In the end, we have 19 for Conversations and 5 against it. Based on that we mark it as a Conversation because such score is above our error threshold.
However, if we add 2 more traits like this
- It has List-Unsubscribe header. Contributes to “Feels like automated email” +10.
- It was sent using Amazon SES. Contributes to “Feels like automated email” +10.
The final score will be different which means this is not a Conversation email at all. In this case, we would check if it was a newsletter, and then if it belongs to another category and so on. In the end, we would categorize it into “Helpdesk” category which this email really is.
Here is how it looks in the code on our backend:
negative=0, target='headers', ctype='has_header',
values_list=['X-Mailer: Zendesk Mailer']
for group in CategoryRuleEngine.get_instance().groups:
self.logger.info(‘[BINARY] try category group: %s’ % group)
rules = CategoryRuleEngine.get_instance().get_binary_rules_by_group(group)
result = GenericProcessor(negative_cats).process(message, rules, **kwargs)

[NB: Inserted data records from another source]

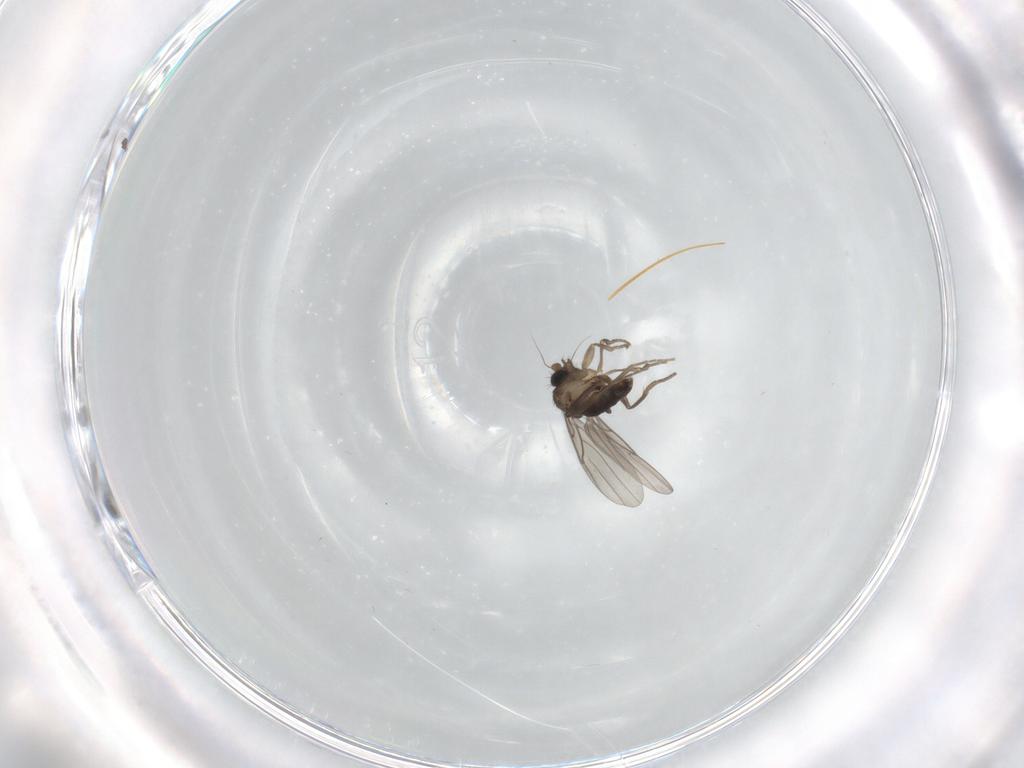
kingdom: Animalia
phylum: Arthropoda
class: Insecta
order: Diptera
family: Phoridae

self.logger.info(‘[BINARY] CATEGORIZATION. Category found: %s, subject: %s’ % (result, message.subject))
More on marks and signs
They are everywhere. In the subject, sender name and in the hidden system email headers. We carefully check if they match our patterns (equals, not equals, has string or even a complex regexp) and evaluate them.
Some marks are binary, which means they can have only one value with a very high number there. It’s really hard to outweigh them. But that sometimes happens too.
Other marks are weighted and can have different values, depending on how correct is our guess or how much information we could extract. Their range of values it typically much lower than in binary so it takes 3–4 to overthrow one.
Is that all? Sounds easy
If we had more time we’d make it even simpler.
Of course, such algorithms are not bullet-proof. We have machine learning on that changes scores of some marks and we experiment all the time. Moreover, we collect and analyze all the cases where we are too close to an error threshold.
Hope this has shed some light on what nobody knows exists because it just works. Feel free to ask me questions, I am more than happy to talk backend!